In such an environment, one tries to be as gentle and understanding as possible toward the highly refined sensibilities of the world’s future ministers, art patrons, and captains of industry—most of whom were born after Kurt Cobain died but who nevertheless seem to constantly reference his death as if that were some kind of magical touchstone for sincerity. This makes me kind of tired, but I try to get along.
For example, I will not smuggle lunch into a reading room. I signed a five-page agreement when I got my very special non-student library access card (speak friend and enter), stipulating that I would not bring food and drink into Moria no matter how lightheaded or hypoglycemic I might become. There are the vending machines outside. There are enough steel-and-Formica tables in the lounge to support an army. So I intend to honor that agreement. And I acknowledge that seeing me in the corner with a Cesar salad might drive some of my more delicate colleagues over the edge.

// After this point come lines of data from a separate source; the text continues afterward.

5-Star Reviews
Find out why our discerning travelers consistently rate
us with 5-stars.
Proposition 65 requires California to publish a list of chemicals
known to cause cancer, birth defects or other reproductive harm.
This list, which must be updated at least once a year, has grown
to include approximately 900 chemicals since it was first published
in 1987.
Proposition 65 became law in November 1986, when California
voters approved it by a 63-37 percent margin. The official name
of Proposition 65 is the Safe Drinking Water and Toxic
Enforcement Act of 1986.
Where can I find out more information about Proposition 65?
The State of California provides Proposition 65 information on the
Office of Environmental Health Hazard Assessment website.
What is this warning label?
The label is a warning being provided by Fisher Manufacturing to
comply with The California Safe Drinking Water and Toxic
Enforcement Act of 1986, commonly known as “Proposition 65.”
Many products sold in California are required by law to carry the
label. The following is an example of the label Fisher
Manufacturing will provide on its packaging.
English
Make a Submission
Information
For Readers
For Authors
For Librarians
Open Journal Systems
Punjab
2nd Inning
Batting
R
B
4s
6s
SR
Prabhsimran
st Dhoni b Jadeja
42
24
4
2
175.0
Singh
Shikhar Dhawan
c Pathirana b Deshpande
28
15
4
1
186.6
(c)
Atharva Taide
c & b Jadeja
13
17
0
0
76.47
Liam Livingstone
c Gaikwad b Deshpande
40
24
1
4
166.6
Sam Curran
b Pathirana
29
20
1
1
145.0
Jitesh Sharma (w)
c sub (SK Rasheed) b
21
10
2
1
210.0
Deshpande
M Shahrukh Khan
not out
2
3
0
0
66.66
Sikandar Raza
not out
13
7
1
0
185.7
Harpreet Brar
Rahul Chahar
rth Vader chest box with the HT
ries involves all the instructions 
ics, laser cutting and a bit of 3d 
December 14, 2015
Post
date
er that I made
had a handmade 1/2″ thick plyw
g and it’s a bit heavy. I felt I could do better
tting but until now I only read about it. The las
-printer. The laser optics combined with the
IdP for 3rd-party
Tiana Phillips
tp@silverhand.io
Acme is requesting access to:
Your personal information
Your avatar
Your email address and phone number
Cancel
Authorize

They might snap and order a pizza in the middle of the night, discipline punctured, starvation-vegan diet shot to hell, shame, existential angst, eventual career failure, disinheritance. There shall be no cheese and pepperoni. For many of these kids, life is a game of no-limit hold-em with the Devil, but as long as they do exactly what they’re told, they feel they’ll keep on winning the way they always have. The thing most of them don’t seem to understand is that if you build your life around a game, even if you never lose, that’s what your life will be about. Welcome to the casino of success. You are a VIP for life. When you die, we’ll bury you under the craps table.
So food. It’s problematic. Earlier, I was breaking about half of the rules, enjoying a deli sandwich and reading Michael Chabon’s Wonder Boys, which also meant I was smiling. So it was not surprising when I felt hot darts of psychic rage boring into the side of my face. They were coming from a very thin, aggravated girl at the table across from me. She had on a sweatshirt that looked a few sizes too big and what I assumed was her usual expression of dislike mixed with contempt. I thought what I always think: who, me? But then I realized: it wasn’t the standard-issue animosity most people display in this environment. It was a food thing. Next to her laptop was a plastic bag of carrot sticks and a bottle of mineral water. Lunch. I’d be in a bad mood, too.
I looked back down, pretending like I didn’t notice her staring, but I was also thinking, you know, there’s this golden retriever named Bari you really need to meet. If only. A clean, well-lighted place and a friendly dog can make all the difference in your life, in your work. I dug into my sandwich. It was good.